Of course, most of the developable land is outside of commuting range of major cities, but the Dept. of Agriculture study found that sprawl is no longer confined to major metropolitan areas: the same pattern of suburbanization is also spreading around small towns all over the country.
New technology makes it possible to spread production geographically. For example, if high-tech firms find that it hard to attract workers to the congestion of Silicon Valley, they could easily relocate their customer support and quality assurance departments to small cities in the American heartland; employees could be connected with the main office by teleconferencing and e-mail. Less skilled work can also be spread out: for example, telemarketing call centers can be located anywhere.
The retired population is also growing rapidly, and it will explode when the baby- boom generation retires after 2010. If past behavior is any indication, many of them will move to very low-density "leisure living" developments.
A recent Census Bureau study found that relatively small cities are the fastest growing Metropolitan areas in America. As Figure 4 shows, the five fastest growing metropolitan areas include Las Vegas, which has very low density, and 4 small cities, where there is room to build at even lower densities. Also among the top ten were Phoenix, Ariz. and Austin, Tex., which have very low densities, and the metropolitan areas of Fayetteville, Ark., Wilmington, NC, and Provo-Orem, Utah, small cities.
| Metropolitan Area | Population (1998) | Population Growth (1990-98) |
|---|---|---|
| Las Vegas, NV | 1,321,546 | 55.0% |
| Laredo, TX | 188,166 | 41.2% |
| McAllen-Edinburg-Mission, TX | 522,204 | 36.2% |
| Boise, ID | 395,953 | 33.8% |
| Naples, FL | 199,436 | 31.1% |
This Census Bureau study also found that suburbs are growing more rapidly than central cities throughout the nation, with an average growth rate of 3.5 percent in central cities and 12.5 percent in the suburbs.

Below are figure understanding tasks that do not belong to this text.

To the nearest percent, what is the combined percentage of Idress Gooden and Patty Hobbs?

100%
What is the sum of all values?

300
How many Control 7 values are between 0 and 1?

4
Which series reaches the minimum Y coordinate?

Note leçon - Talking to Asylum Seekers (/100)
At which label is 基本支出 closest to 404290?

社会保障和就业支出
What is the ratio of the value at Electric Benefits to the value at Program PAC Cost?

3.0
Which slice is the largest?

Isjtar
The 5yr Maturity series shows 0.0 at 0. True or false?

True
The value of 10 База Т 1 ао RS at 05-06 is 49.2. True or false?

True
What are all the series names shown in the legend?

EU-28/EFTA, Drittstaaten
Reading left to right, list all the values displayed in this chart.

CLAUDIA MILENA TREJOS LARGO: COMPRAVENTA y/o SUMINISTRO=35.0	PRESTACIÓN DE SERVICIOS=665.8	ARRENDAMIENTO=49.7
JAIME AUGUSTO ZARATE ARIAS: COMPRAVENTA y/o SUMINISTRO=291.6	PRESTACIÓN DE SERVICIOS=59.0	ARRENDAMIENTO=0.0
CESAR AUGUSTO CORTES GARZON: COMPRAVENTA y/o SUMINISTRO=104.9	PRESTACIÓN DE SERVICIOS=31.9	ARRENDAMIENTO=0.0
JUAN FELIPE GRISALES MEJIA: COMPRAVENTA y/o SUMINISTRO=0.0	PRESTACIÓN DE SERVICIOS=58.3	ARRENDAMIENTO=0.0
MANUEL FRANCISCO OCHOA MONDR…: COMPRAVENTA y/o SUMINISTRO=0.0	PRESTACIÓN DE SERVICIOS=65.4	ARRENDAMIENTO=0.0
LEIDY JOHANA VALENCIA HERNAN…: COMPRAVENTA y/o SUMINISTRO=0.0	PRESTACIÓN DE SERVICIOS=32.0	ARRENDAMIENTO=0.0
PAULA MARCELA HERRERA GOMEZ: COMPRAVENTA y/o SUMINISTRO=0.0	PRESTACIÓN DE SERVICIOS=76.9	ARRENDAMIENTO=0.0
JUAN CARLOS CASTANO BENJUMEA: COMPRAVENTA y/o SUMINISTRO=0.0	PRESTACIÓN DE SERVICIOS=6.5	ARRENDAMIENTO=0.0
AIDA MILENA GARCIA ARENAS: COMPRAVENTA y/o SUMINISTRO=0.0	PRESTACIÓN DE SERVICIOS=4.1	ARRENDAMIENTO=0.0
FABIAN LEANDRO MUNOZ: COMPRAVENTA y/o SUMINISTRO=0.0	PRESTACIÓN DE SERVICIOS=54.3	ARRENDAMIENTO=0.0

It is plausible that sprawl will continue, as people within each metropolitan area move to low-density "edge cities" and people move from older, higher-density metropolitan areas to lower density metropolitan areas such as Las Vegas and Phoenix and to small metropolitan areas such as Laredo and Boise, to newly developed houses on one or two acre lots.
But if sprawl does continue, it will eat up a significant portion of the country's open land. At the growth rate of 1982 to 1997, the area of developed land doubles in about 30 years. The nation seemed vast in the post war decades, when developed land doubled from 1% to 2% to 4% of our total land area. But it will seem much more cramped in coming decades if developed land area keeps doubling to 8% and 16% of our total land area. We are reaching the limits of sprawl.